◆ REQUIREMENT: Return each entry below exactly. Skip the images.

(Lens and sensor metadata)

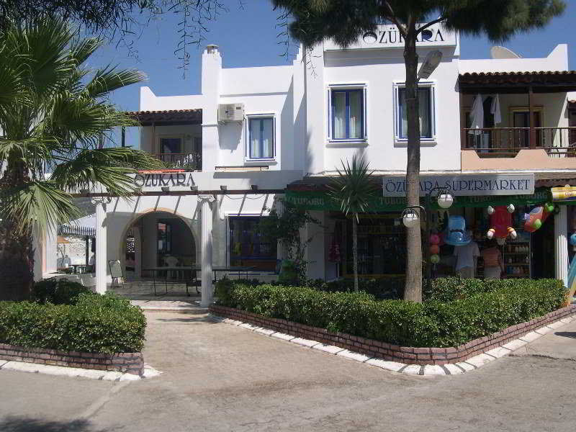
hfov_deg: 49.0
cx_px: 288
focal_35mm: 38
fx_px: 632
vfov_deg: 37.7
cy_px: 216
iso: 100
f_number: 7.6
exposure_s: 1/298
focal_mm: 8
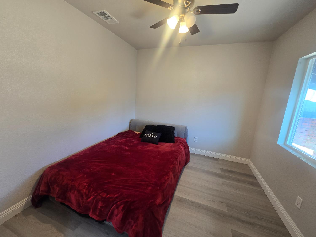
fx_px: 119
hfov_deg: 106.2
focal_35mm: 13
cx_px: 158
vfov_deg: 89.9
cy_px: 118
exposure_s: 1/60
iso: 125
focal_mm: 2.2
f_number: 2.2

◆ OUTPUT OF THE TASK:
hfov_deg: 49.0
cx_px: 288
focal_35mm: 38
fx_px: 632
vfov_deg: 37.7
cy_px: 216
iso: 100
f_number: 7.6
exposure_s: 1/298
focal_mm: 8
fx_px: 119
hfov_deg: 106.2
focal_35mm: 13
cx_px: 158
vfov_deg: 89.9
cy_px: 118
exposure_s: 1/60
iso: 125
focal_mm: 2.2
f_number: 2.2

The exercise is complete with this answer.